**Objective**. Copy out everything from the line containing "reply like 11h31." down to the line containing "It reads 2h13m29s", swapping "clock" for "dial" and keeping all else unchanged.

━━ Provided records

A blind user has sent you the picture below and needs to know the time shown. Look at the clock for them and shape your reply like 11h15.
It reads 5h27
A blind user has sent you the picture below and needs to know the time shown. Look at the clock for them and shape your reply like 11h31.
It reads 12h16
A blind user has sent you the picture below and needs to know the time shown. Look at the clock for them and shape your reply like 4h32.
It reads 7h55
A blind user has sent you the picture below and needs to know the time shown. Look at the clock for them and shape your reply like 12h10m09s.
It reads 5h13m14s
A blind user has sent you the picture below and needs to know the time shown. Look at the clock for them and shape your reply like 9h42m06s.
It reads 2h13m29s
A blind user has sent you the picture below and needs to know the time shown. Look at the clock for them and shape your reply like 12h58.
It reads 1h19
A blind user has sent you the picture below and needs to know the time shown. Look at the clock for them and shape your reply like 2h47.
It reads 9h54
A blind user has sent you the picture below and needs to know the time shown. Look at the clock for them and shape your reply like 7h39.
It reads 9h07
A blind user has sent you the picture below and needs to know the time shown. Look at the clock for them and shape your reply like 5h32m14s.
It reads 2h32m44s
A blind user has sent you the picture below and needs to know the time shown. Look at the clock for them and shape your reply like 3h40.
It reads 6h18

━━━━
━━ Provided records

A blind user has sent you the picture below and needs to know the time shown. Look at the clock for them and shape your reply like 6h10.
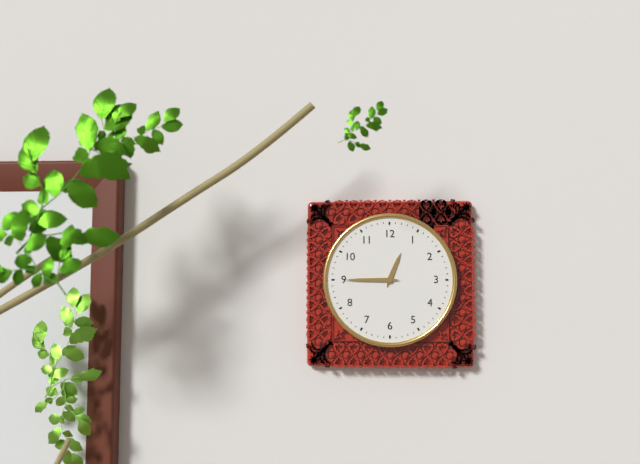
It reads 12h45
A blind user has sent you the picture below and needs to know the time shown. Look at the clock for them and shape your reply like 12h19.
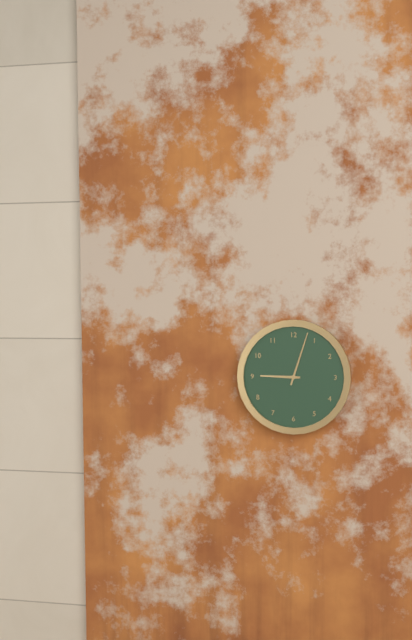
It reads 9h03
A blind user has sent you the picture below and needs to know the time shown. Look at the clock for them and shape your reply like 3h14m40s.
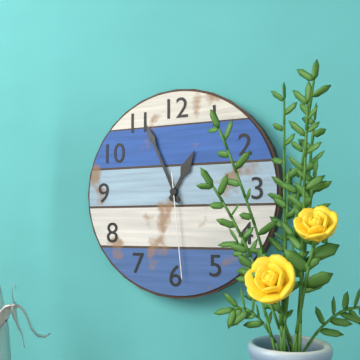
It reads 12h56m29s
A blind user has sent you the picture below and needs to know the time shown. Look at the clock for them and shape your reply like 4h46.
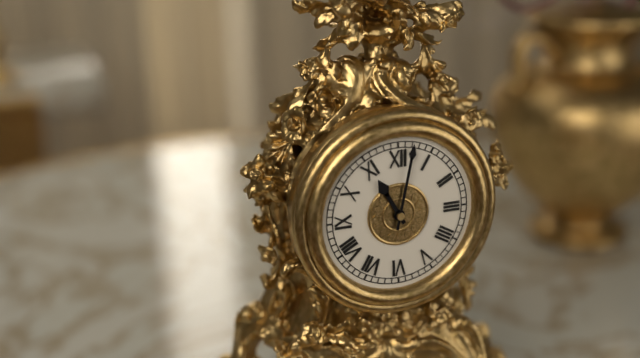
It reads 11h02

━━━━

**Finished answer**.
A blind user has sent you the picture below and needs to know the time shown. Look at the dial for them and shape your reply like 11h31.
It reads 12h16
A blind user has sent you the picture below and needs to know the time shown. Look at the dial for them and shape your reply like 4h32.
It reads 7h55
A blind user has sent you the picture below and needs to know the time shown. Look at the dial for them and shape your reply like 12h10m09s.
It reads 5h13m14s
A blind user has sent you the picture below and needs to know the time shown. Look at the dial for them and shape your reply like 9h42m06s.
It reads 2h13m29s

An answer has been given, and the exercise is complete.